NASA made the additional contributions under a 2024 agreement after ESA canceled cooperation with Russia on the rover mission in response to Russia’s 2022 invasion of Ukraine. At the time, the rover was to use a landing stage and RHUs provided by Russia along with a Proton launch vehicle.
The use of NASA-supplied RHUs requires the rover to launch on an American vehicle. NASA said that, through its NASA Launch Services Program, it selected Falcon Heavy to launch the rover in late 2028.
An agency spokesperson told SpaceNews April 17 that the launch contract is worth $175.7 million, which includes the launch service and other mission-related costs. That is similar to a 2021 award for the Falcon Heavy launch of NASA’s Europa Clipper mission, which launched in 2024 for $178 million, and less than the $255 million NASA awarded to SpaceX in 2022 for the Falcon Heavy launch of the Nancy Grace Roman Space Telescope, scheduled for as soon as this fall.
Even as NASA is proceeding with ROSA, the agency is seeking to cancel that cooperation. The agency’s fiscal year 2027 budget proposal included no funding for ROSA. The mission was not mentioned at all in the agency’s detailed congressional budget justification document released April 3.
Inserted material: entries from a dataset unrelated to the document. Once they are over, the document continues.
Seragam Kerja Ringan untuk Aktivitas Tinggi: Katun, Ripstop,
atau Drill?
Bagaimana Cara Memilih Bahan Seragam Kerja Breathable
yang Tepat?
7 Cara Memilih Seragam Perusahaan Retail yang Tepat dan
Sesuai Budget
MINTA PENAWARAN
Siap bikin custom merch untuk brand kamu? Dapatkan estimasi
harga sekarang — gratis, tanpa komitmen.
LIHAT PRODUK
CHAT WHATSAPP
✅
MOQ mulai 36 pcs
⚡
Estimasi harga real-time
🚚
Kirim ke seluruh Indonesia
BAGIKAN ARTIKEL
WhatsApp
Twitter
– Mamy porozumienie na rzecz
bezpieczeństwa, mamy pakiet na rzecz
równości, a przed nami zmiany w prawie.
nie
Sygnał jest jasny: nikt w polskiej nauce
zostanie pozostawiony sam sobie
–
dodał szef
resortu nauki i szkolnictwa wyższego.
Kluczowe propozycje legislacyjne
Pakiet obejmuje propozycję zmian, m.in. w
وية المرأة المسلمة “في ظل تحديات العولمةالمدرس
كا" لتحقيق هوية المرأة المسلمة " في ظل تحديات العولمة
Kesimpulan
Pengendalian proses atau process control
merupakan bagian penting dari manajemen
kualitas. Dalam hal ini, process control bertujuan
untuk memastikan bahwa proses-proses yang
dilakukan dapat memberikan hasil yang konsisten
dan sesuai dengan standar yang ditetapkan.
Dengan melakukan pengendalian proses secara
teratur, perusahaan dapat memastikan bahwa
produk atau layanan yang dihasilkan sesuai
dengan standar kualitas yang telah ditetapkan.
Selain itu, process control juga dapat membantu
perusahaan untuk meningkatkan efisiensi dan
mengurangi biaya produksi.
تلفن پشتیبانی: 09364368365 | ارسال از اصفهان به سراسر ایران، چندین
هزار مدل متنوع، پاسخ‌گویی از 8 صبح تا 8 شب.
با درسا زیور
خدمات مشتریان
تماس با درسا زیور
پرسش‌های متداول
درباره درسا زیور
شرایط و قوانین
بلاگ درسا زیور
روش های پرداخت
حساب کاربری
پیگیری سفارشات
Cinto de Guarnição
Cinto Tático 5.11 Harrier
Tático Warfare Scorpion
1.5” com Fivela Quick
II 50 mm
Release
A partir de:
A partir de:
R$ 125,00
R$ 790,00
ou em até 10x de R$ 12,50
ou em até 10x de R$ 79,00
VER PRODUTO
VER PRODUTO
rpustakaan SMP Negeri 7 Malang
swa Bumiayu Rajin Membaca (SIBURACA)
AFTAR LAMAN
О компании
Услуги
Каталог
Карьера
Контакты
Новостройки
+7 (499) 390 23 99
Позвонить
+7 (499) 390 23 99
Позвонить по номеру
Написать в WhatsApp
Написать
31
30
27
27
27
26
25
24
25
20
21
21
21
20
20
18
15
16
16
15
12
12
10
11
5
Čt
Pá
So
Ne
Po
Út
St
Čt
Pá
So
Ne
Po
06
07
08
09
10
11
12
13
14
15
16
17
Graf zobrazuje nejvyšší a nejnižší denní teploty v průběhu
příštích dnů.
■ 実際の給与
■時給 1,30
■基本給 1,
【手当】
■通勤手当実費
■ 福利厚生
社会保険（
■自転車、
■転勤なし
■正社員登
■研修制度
That budget proposes to cancel more than 50 science missions in development or extended operations, according to an analysis by The Planetary Society. ROSA is one of 10 planetary science missions proposed for cancellation, or 29% of the agency’s current portfolio. ROSA was also targeted for cancellation in 2026 but had its funding restored by Congress.
Members of Congress of both parties oppose the proposed cuts. Sen. Jerry Moran, R-Kan., chairman of the Senate Appropriations Committee’s Commerce, Justice and Science (CJS) subcommittee, told reporters April 12 he would seek to reverse the cuts, seeking overall spending “pretty similar” to 2026 levels with a balance among science, exploration and other programs.
In an April 14 letter to Moran and Sen. Chris Van Hollen, D-Md., ranking member of the CJS appropriations subcommittee, 22 senators requested $9 billion for NASA science in 2027. That would be a nearly 25% increase from the $7.25 billion science received in the final 2026 spending bill; the White House proposal would slash funding by nearly 50% from 2026 levels to $3.9 billion.
The letter was led by Sen. Mark Kelly, D-Ariz. All the signatories were Democrats except for Sen. Angus King, I-Maine, who caucuses with Senate Democrats.
Josef Aschbacher, ESA’s director general, did not mention threats to NASA support for Rosalind Franklin during an April 14 speech at the 41st Space Symposium. He discussed only the scientific aspects of the mission, which includes a rover to retrieve samples from below the surface and look for evidence of life.
“This is really something that is quite important,” he said of the mission.